## Assignment A
In the PCI passthrough thread, which devices work fine in the VM?
## Assignment B
Please reproduce the lines of the listing starting with the line containing "COMPETITIONS" and going on through the line containing "Flight Search", leaving the pictures out of your answer.

It appears that although for some devices VM works fine but for others the VM refuses to boot (esp e100)

So the answer might be more nuanced than it seems?

Those devices for which it works fine are such devices that don't request any I/O space

As redhat becomes more commercial it's imperative we don't let them be stewards of open source anymore. Too many times to their corporate strategy.

For example they took ownership of X11 only so they can let it die in favor of their preferred Wayland. While Wayland is not bad, it's not covering everything.

But anyway I don't really care anymore, I'm less and less invested in the Linux ecosystem. It's too commercial now, I just stick with the BSDs <3

Because, if you read the report, suc an option is not needed: - if you disable IO port allocation and plug in a card that requires it, that card cannot possibly work - if you don't disable it but use only cards that don't require IO ports, you might get an error in your dmesg but the card will still work just fine

So, why would you need to specify this option in the first place?

> So if you wish to have more than 14 PCIe slots in your VM, you’ll have to use QEMU directly.

No need, libvirt can pass arbitrary options to QEMU.


Back before libvirt made it trivial, I used QEMU/KVM directly to map PCI devices to VMs. It's a little tricky because you must first unmap the device from the host/hypervisor, and you need to unmap the whole bus that the device is on. So if there are other PCI devices on the same bus as that device you want to map, they must all go along, which is often impossible for things like the USB controller for your keyboard/mouse.

## Supplied entries
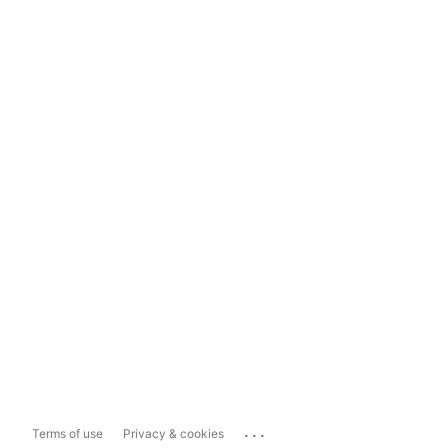
...
Terms of use
Privacy & cookies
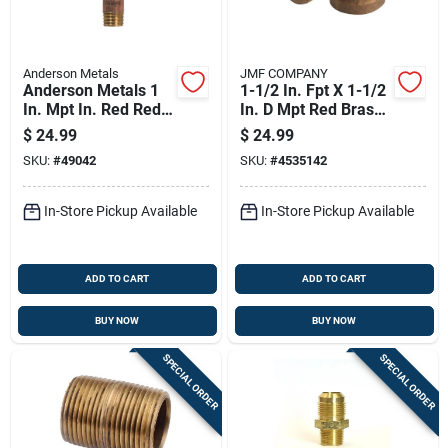
Anderson Metals
JMF COMPANY
Anderson Metals 1
1-1/2 In. Fpt X 1-1/2
In. Mpt In. Red Red
In. D Mpt Red Brass
Brass Nipple 6 In. L
90 Degree Street
$
24.99
$
24.99
Elbow
SKU:
#
49042
SKU:
#
4535142
In-Store Pickup Available
In-Store Pickup Available
ADD TO CART
ADD TO CART
BUY NOW
BUY NOW
SPECIAL ORDER
SPECIAL ORDER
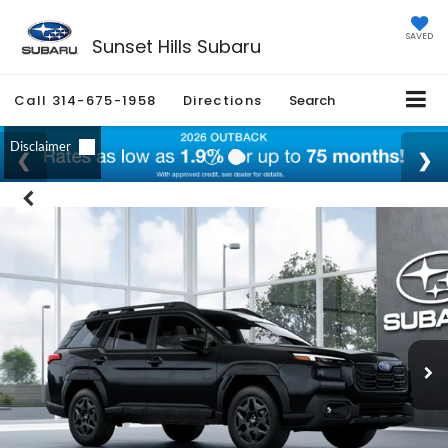
SAVED
Sunset Hills Subaru
Call
314-675-1958
Directions
Search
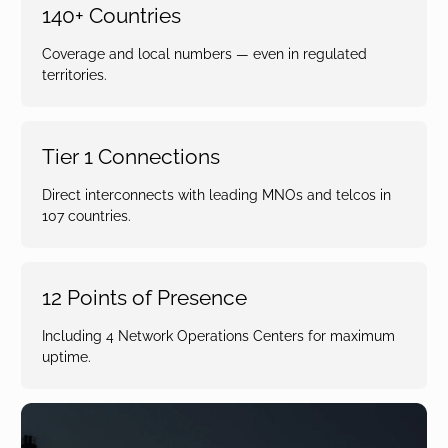
140+ Countries
Coverage and local numbers — even in regulated
territories.
Tier 1 Connections
Direct interconnects with leading MNOs and telcos in
107 countries.
12 Points of Presence
Including 4 Network Operations Centers for maximum
uptime.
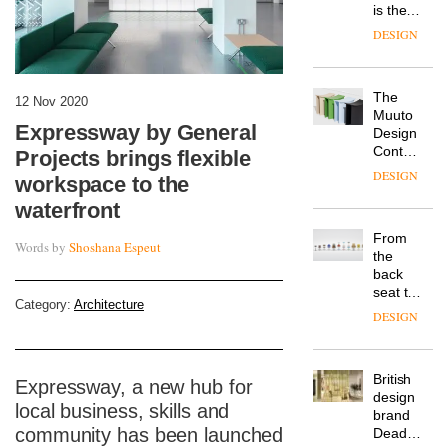
is the
latest
DESIGN
flexible
workspace
from
The
Landsec,
12 Nov 2020
Muuto
transformin
Expressway by General
Design
a key
Contest
site on
Projects brings flexible
is now
York
DESIGN
workspace to the
open to
Way
submission
waterfront
into a
pioneering
From
new
Words by
Shoshana Espeut
the
destination
back
for
seat to
work,
Category:
Architecture
the
wellbeing
DESIGN
front
and
row: Craig
community
Howarth,
British
CEO of
Expressway, a new hub for
design
Savo,
local business, skills and
brand
on why
community has been launched
Deadgood
one of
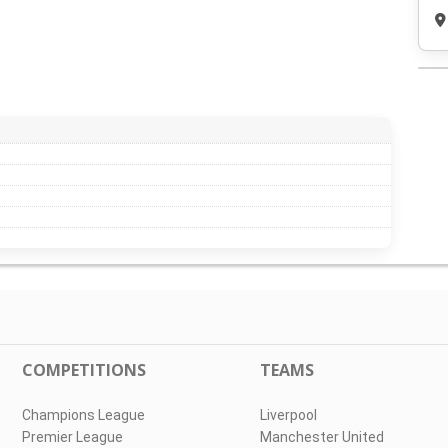
COMPETITIONS
TEAMS
Champions League
Liverpool
Premier League
Manchester United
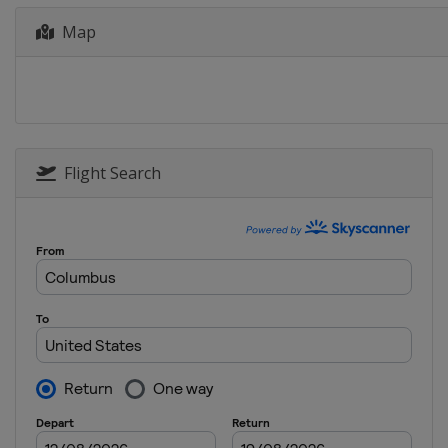
Map
Flight Search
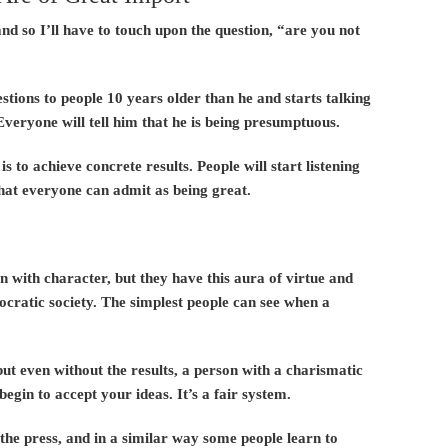
nd so I’ll have to touch upon the question, “are you not
tions to people 10 years older than he and starts talking
Everyone will tell him that he is being presumptuous.
to achieve concrete results. People will start listening
that everyone can admit as being great.
n with character, but they have this aura of virtue and
ocratic society. The simplest people can see when a
but even without the results, a person with a charismatic
begin to accept your ideas. It’s a fair system.
e press, and in a similar way some people learn to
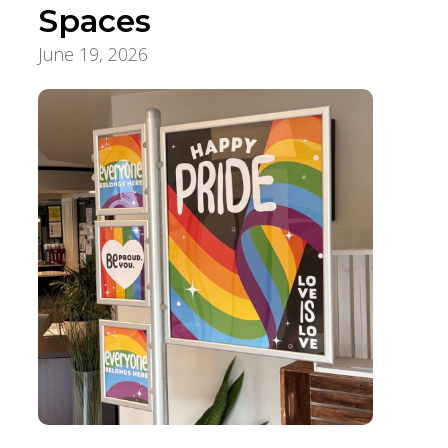
Spaces
June 19, 2026
Foundation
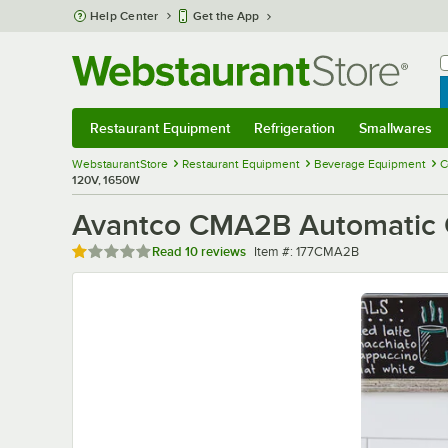
Skip to main content
Help Center
Get the App
W
B
Restaurant Equipment
Refrigeration
Smallwares
Restaurant Equipment
Submenu
Refrigeration
Submenu
Smallwares
Sub
WebstaurantStore
Restaurant Equipment
Beverage Equipment
C
120V, 1650W
Avantco CMA2B Automatic C
Rated 1 out of 5 stars
Item number
Read
10 reviews
Item #:
177CMA2B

## Output A
Devices that don't request any I/O space.

## Output B
COMPETITIONS
TEAMS
Champions League
Liverpool
Premier League
Manchester United
Map
Flight Search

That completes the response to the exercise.